Would you print the data below exactly, leaving out every picture?

******

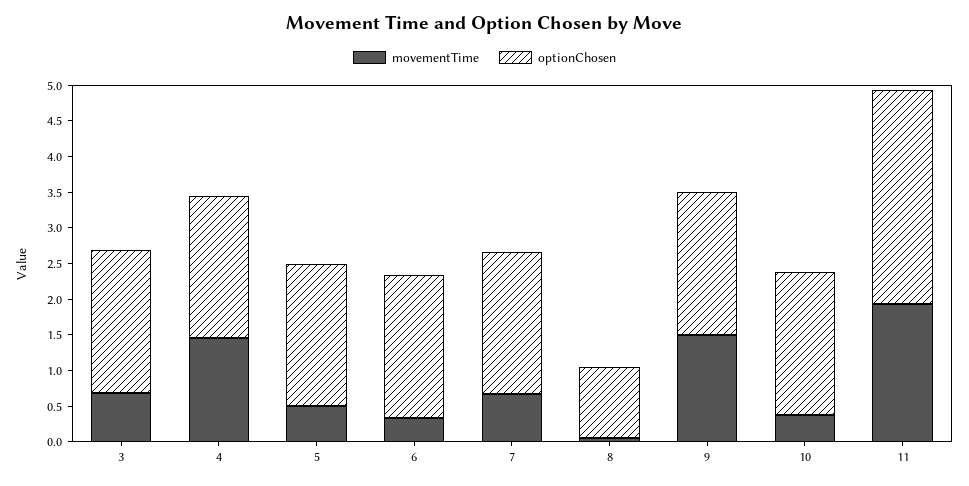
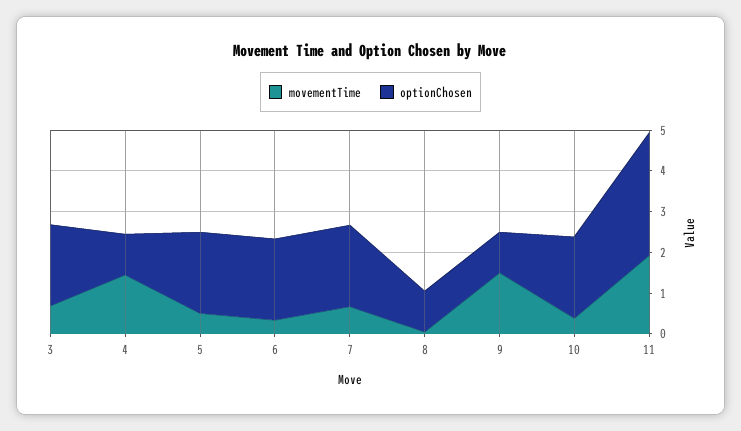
  {
    "movementTime": {
      "3": 0.6,
      "4": 1.4,
      "5": 0.6,
      "6": 0.4,
      "7": 0.6,
      "8": 0,
      "9": 1.6,
      "10": 0.4,
      "11": 2
    },
    "optionChosen": {
      "3": 2,
-     "4": 2,
+     "4": 1,
      "5": 2,
      "6": 2,
      "7": 2,
      "8": 1,
-     "9": 2,
+     "9": 1,
      "10": 2,
      "11": 3
    }
  }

******

Result for this exercise:
  {
    "movementTime": {
      "3": 0.6,
      "4": 1.4,
      "5": 0.6,
      "6": 0.4,
      "7": 0.6,
      "8": 0,
      "9": 1.6,
      "10": 0.4,
      "11": 2
    },
    "optionChosen": {
      "3": 2,
-     "4": 2,
+     "4": 1,
      "5": 2,
      "6": 2,
      "7": 2,
      "8": 1,
-     "9": 2,
+     "9": 1,
      "10": 2,
      "11": 3
    }
  }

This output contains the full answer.